Required work: Pick out each line of the material that contains the word "earth", and copy those lines.

##### Provided records #####

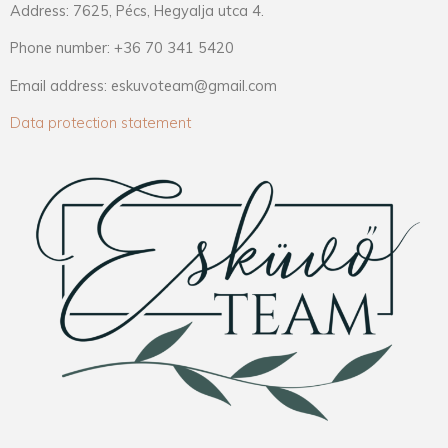
Address: 7625, Pécs, Hegyalja utca 4.
Phone number: +36 70 341 5420
Email address: eskuvoteam@gmail.com
Data protection statement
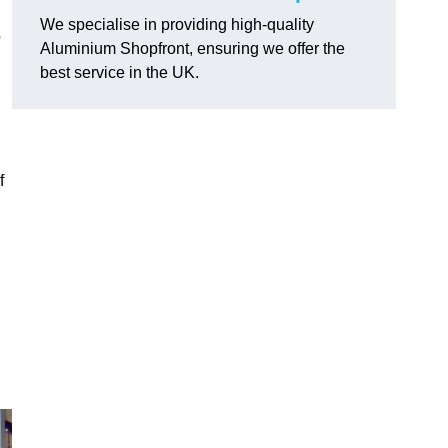
We specialise in providing high-quality
o
Aluminium Shopfront, ensuring we offer the
best service in the UK.
f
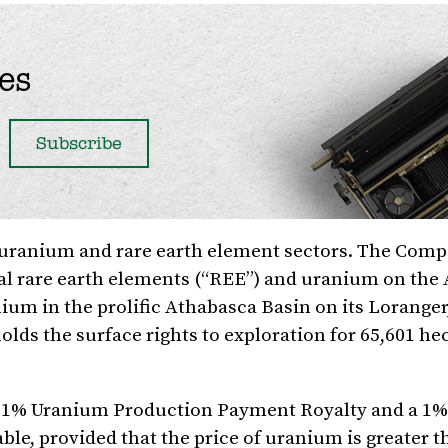
es
e uranium and rare earth element sectors. The Comp
cal rare earth elements (“REE”) and uranium on the
nium in the prolific Athabasca Basin on its Loranger
lds the surface rights to exploration for 65,601 he
 a 1% Uranium Production Payment Royalty and a 1%
ble, provided that the price of uranium is greater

#####

Task output:
e uranium and rare earth element sectors. The Comp
cal rare earth elements (“REE”) and uranium on the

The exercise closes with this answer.